Question

Question #7fcb7

Answer 1

`2.30 * 10^(-6)` `"mol L"^(-1)`

Explanation:

The problem wants you to determine the molar solubility of iron(II) hydroxide, which essentially means that you must find the number of moles of iron(II) hydroxide that will dissociate per `"1 L"` of solution to produce iron(II) cations and hydroxide anions.

Iron(II) hydroxide is considered insoluble in water, which implies that the position of its dissociation equilibrium lies far to the left.

`"Fe"("OH")_ (color(red)(2)(s)) rightleftharpoons "Fe"_ ((aq))^(2+) + color(red)(2)"OH"_ ((aq))^(-)`

In other words, only a very, very small number of moles of iron(II) hydroxide will actually dissociate when dissolved in water.
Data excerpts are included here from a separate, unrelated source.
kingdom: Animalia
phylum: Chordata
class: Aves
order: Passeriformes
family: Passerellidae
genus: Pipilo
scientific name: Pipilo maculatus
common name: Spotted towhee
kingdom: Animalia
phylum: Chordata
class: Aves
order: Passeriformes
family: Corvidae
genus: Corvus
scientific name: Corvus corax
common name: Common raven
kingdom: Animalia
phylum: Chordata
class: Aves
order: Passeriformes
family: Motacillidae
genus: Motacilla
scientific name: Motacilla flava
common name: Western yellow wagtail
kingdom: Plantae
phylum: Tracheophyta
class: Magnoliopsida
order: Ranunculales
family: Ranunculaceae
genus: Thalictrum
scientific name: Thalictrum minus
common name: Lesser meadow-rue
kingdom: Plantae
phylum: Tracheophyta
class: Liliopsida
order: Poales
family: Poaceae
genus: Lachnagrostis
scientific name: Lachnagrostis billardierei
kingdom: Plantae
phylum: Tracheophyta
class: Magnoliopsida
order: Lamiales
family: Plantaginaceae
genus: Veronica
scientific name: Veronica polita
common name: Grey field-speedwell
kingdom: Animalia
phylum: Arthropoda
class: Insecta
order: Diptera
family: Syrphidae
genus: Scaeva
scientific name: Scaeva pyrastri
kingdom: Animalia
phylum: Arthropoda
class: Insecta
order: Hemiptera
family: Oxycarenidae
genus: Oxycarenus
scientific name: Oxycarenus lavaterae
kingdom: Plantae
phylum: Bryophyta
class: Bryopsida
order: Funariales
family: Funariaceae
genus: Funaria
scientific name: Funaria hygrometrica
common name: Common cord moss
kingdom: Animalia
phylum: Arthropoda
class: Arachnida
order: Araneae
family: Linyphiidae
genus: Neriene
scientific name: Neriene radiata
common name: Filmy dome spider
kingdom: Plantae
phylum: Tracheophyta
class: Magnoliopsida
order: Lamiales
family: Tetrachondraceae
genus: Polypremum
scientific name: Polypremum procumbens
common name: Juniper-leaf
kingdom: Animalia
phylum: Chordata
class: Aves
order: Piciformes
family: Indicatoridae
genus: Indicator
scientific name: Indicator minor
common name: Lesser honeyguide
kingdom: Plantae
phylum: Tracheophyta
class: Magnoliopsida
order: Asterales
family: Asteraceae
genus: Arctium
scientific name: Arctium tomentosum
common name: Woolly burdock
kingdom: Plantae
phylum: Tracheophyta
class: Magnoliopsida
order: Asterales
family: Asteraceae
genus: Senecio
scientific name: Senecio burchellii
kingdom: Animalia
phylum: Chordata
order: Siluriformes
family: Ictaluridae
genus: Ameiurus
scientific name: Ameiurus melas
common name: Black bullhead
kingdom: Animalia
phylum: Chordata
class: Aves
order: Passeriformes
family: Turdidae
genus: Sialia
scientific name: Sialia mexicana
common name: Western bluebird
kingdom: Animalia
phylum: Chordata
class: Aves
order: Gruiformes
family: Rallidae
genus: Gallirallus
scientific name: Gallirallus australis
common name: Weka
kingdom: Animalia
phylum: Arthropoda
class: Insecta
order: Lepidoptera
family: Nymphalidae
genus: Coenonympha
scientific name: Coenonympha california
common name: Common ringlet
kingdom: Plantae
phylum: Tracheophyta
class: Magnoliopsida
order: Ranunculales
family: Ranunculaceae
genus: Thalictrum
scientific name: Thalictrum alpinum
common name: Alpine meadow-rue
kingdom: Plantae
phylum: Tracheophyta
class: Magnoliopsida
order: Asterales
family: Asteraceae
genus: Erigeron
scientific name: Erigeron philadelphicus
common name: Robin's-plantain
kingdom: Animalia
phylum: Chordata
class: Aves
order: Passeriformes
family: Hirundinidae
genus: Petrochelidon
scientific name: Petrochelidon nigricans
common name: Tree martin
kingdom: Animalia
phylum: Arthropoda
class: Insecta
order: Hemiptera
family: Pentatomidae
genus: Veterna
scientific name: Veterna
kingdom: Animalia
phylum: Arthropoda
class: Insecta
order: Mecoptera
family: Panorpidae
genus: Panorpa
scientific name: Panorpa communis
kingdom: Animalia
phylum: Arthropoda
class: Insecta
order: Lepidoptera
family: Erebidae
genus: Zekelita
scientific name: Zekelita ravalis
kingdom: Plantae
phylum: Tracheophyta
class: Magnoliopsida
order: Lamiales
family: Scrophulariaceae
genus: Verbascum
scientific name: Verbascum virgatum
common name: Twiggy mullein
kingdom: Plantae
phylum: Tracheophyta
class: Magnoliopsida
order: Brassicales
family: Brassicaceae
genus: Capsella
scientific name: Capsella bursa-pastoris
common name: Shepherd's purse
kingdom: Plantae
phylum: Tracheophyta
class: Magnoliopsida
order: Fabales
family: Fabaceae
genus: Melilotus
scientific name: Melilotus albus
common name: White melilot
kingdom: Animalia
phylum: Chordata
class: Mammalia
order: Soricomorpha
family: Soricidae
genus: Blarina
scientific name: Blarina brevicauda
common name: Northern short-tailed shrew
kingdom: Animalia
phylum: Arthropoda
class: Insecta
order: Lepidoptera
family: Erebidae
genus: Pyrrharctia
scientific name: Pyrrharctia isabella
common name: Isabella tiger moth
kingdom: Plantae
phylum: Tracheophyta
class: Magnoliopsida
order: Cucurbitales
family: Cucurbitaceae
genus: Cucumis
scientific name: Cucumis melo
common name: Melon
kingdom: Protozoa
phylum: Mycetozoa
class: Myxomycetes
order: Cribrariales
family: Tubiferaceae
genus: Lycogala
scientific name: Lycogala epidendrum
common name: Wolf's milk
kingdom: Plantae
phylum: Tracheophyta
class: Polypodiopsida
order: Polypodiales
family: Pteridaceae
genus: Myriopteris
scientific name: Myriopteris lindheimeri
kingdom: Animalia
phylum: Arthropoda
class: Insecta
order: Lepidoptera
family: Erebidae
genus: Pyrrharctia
If you take `s` to be the molar solubility of the salt, you can say that, at equilibrium, you will have

`["Fe"^(2+)] = s ->` every mole of iron(II) hydroxide that dissociates produces `1` mole of iron(II) cations in solution

`["OH"^(-)] = color(red)(2) * s ->` every mole of iron(II) hydroxide that dissociates produces `color(red)(2)` moles of hydroxide anions in solution

Now, the solubility product constant, `K_(sp)`, is equal to

`K_(sp) = ["Fe"^(2+)] * ["OH"^(-)]^color(red)(2)`

In your case, this will be equal to

`4.87 * 10^(-17) = s * (color(red)(2)s)^color(red)(2)`

`4.87 * 10^(-17) = 4s^3`

Rearrange to solve for `s`

`s = root(3)( (4.87 * 10^(-17))/4) = 2.30 * 10^(-6)`

This means that a saturated solution of iron(II) hydroxide will contain `2.30 * 10^(-6)` moles of dissociated salt for every `"1 L"` of solution, presumably at room temperature.

In other words, the molar solubility of the salt is equal to

`color(darkgreen)(ul(color(black)("molar solubility" = 2.30 * 10^(-6)color(white)(.)"mol L"^(-1))))`

The answer is rounded to three sig figs.